◆ INSTRUCTION: Starting with the line that has "London’s Big Ben has been bonging for..." in the records below and stopping after the line that has "vulnerabilities that can create t", output every line exactly and nothing else; skip pictures.

◆ DATA TO PROCESS:
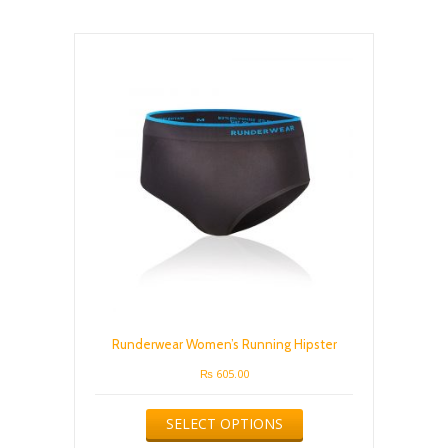
variants.
The
options
may
be
chosen
on
the
product
page
Runderwear Women’s Running Hipster
₨
605.00
This
SELECT OPTIONS
product
has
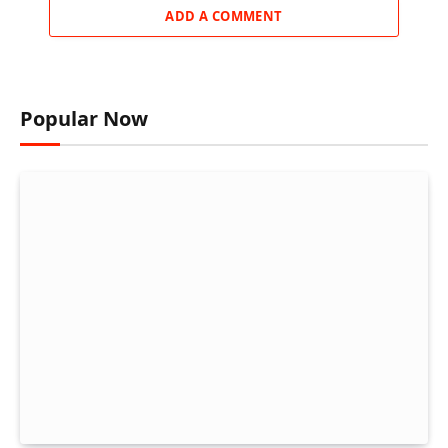
ADD A COMMENT
Popular Now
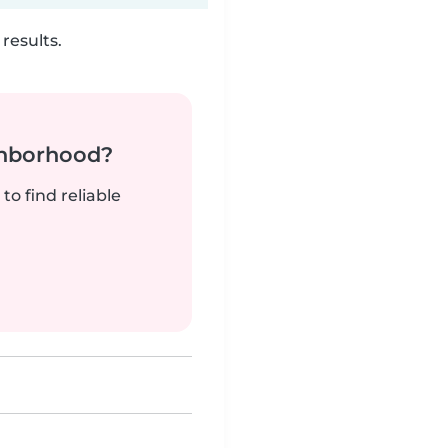
results.
ghborhood?
to find reliable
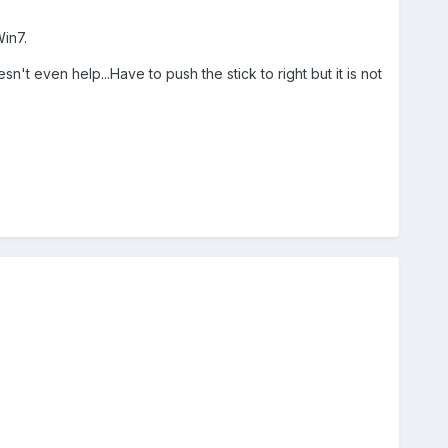
in7.
esn't even help...Have to push the stick to right but it is not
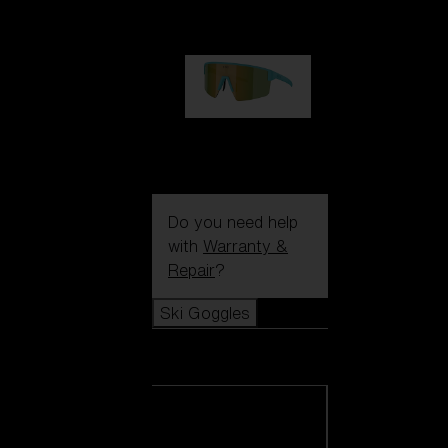
99,00 €
P004
89,00 €
Do you need help
with
Warranty &
Repair
?
Ski Goggles
Ski Goggles
View all Ski
Goggles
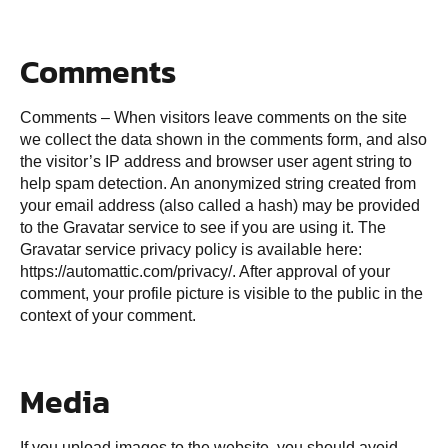
Comments
Comments – When visitors leave comments on the site
we collect the data shown in the comments form, and also
the visitor’s IP address and browser user agent string to
help spam detection. An anonymized string created from
your email address (also called a hash) may be provided
to the Gravatar service to see if you are using it. The
Gravatar service privacy policy is available here:
https://automattic.com/privacy/. After approval of your
comment, your profile picture is visible to the public in the
context of your comment.
Media
If you upload images to the website, you should avoid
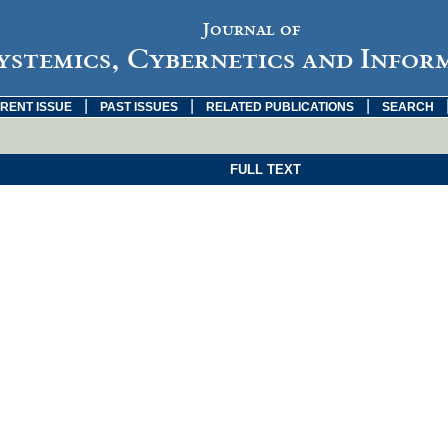
Journal of
ystemics, Cybernetics and Infor
|
|
|
RENT ISSUE
PAST ISSUES
RELATED PUBLICATIONS
SEARCH
FULL TEXT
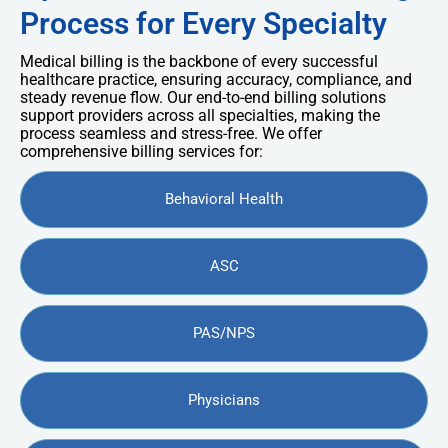
Process for Every Specialty
Medical billing is the backbone of every successful
healthcare practice, ensuring accuracy, compliance, and
steady revenue flow. Our end-to-end billing solutions
support providers across all specialties, making the
process seamless and stress-free. We offer
comprehensive billing services for:
Behavioral Health
ASC
PAS/NPS
Physicians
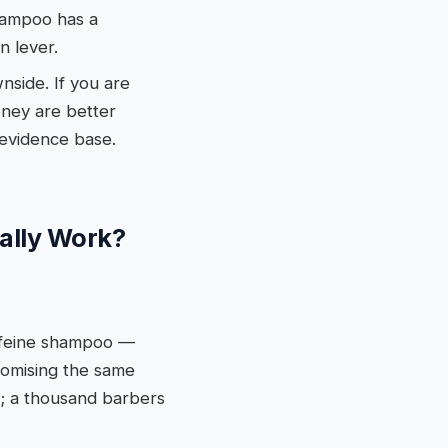
shampoo has a
n lever.
wnside. If you are
oney are better
 evidence base.
ually Work?
affeine shampoo —
romising the same
it; a thousand barbers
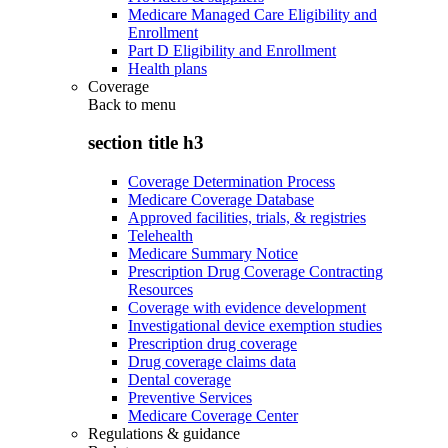
Medicare Managed Care Eligibility and
Enrollment
Part D Eligibility and Enrollment
Health plans
Coverage
Back to
menu
section title h3
Coverage Determination Process
Medicare Coverage Database
Approved facilities, trials, & registries
Telehealth
Medicare Summary Notice
Prescription Drug Coverage Contracting
Resources
Coverage with evidence development
Investigational device exemption studies
Prescription drug coverage
Drug coverage claims data
Dental coverage
Preventive Services
Medicare Coverage Center
Regulations & guidance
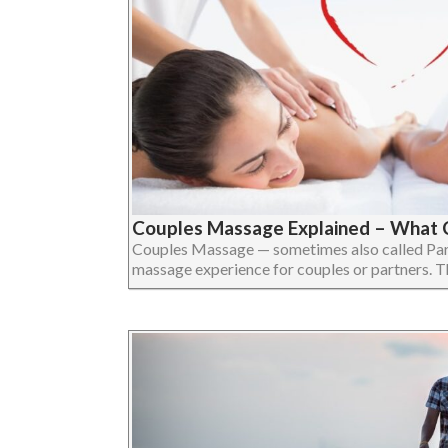
Couples Massage Explained – What 
Couples Massage — sometimes also called Par
massage experience for couples or partners. The 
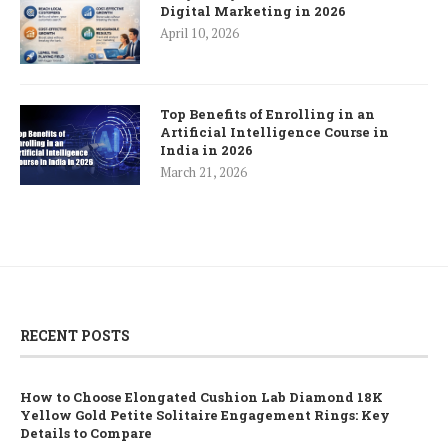
Digital Marketing in 2026
April 10, 2026
Top Benefits of Enrolling in an
Artificial Intelligence Course in
India in 2026
March 21, 2026
RECENT POSTS
How to Choose Elongated Cushion Lab Diamond 18K
Yellow Gold Petite Solitaire Engagement Rings: Key
Details to Compare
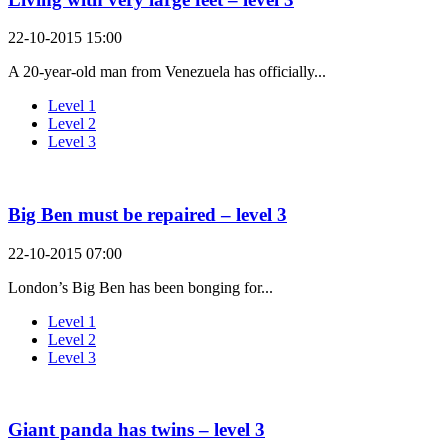
22-10-2015 15:00
A 20-year-old man from Venezuela has officially...
Level 1
Level 2
Level 3
Big Ben must be repaired – level 3
22-10-2015 07:00
London’s Big Ben has been bonging for...
Level 1
Level 2
Level 3
Giant panda has twins – level 3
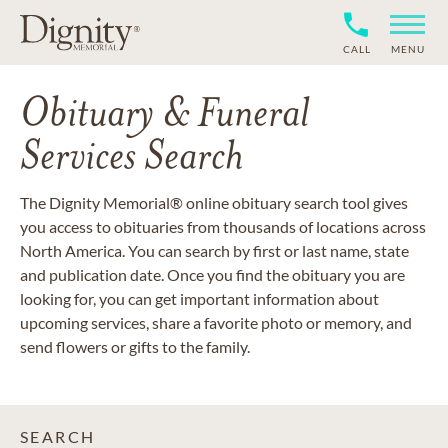
CALL
MENU
Obituary & Funeral
Services Search
The Dignity Memorial® online obituary search tool gives
you access to obituaries from thousands of locations across
North America. You can search by first or last name, state
and publication date. Once you find the obituary you are
looking for, you can get important information about
upcoming services, share a favorite photo or memory, and
send flowers or gifts to the family.
SEARCH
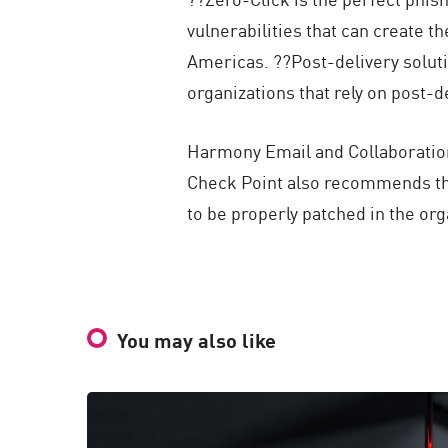
vulnerabilities that can create t
Americas. ??Post-delivery solut
organizations that rely on post-de
Harmony Email and Collaboration,
Check Point also recommends tha
to be properly patched in the org
You may also like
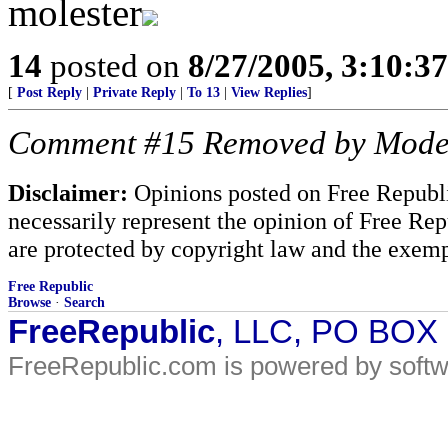
molester
14
posted on
8/27/2005, 3:10:3
[
Post Reply
|
Private Reply
|
To 13
|
View Replies
]
Comment #15 Removed by Mode
Disclaimer:
Opinions posted on Free Republic
necessarily represent the opinion of Free Rep
are protected by copyright law and the exemp
Free Republic
Browse
·
Search
FreeRepublic
, LLC, PO BOX
FreeRepublic.com is powered by soft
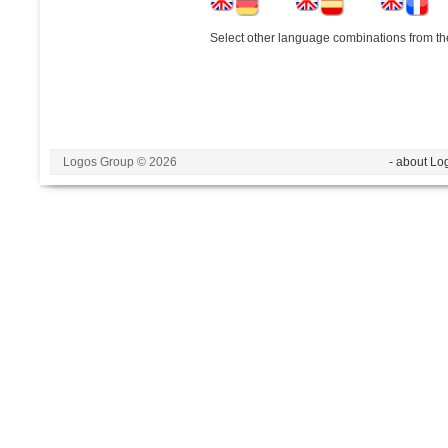
Select other language combinations from the
Logos Group © 2026
- about Lo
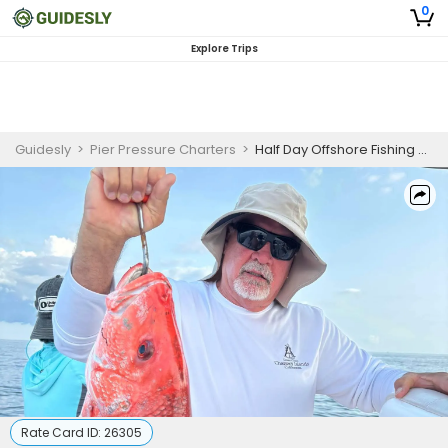
0
Explore Trips
Guidesly
>
Pier Pressure Charters
>
Half Day Offshore Fishing Charter Gautier, Biloxi MS, Red Snapper
Rate Card ID:
26305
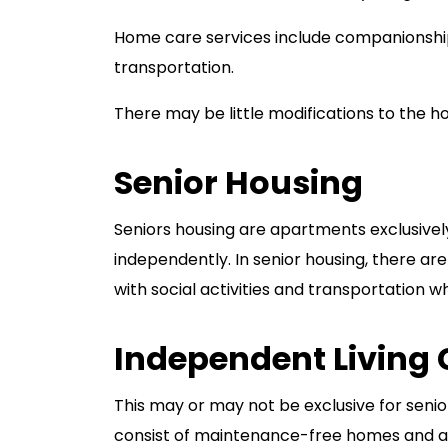
Home care services include companionship
transportation.
There may be little modifications to the h
Senior Housing
Seniors housing are apartments exclusively 
independently. In senior housing, there are
with social activities and transportation 
Independent Living
This may or may not be exclusive for senio
consist of maintenance-free homes and apa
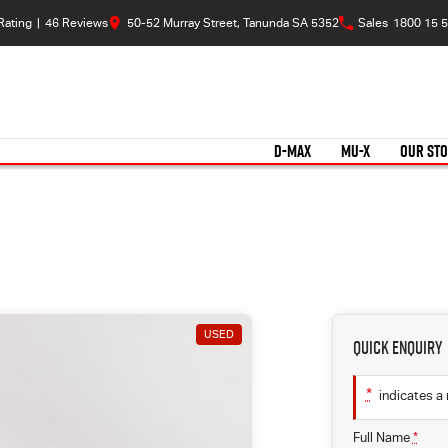
Rating
|
46
Review
s
50-52 Murray Street, Tanunda SA 5352
Sales
1800 15 5
D-MAX
MU-X
OUR ST
USED
Quick Enquiry
*
indicates a 
Full Name
*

◆ RESPONSE BOX:
London’s Big Ben has been bonging for...
Level 1
Level 2
Level 3
Giant panda has twins – level 3
CALL
MENU
Obituary & Funeral
Services Search
The Dignity Memorial® online obituary search tool gives
you access to obituaries from thousands of locations across
North America. You can search by first or last name, state
and publication date. Once you find the obituary you are
looking for, you can get important information about
upcoming services, share a favorite photo or memory, and
send flowers or gifts to the family.
SEARCH
vulnerabilities that can create t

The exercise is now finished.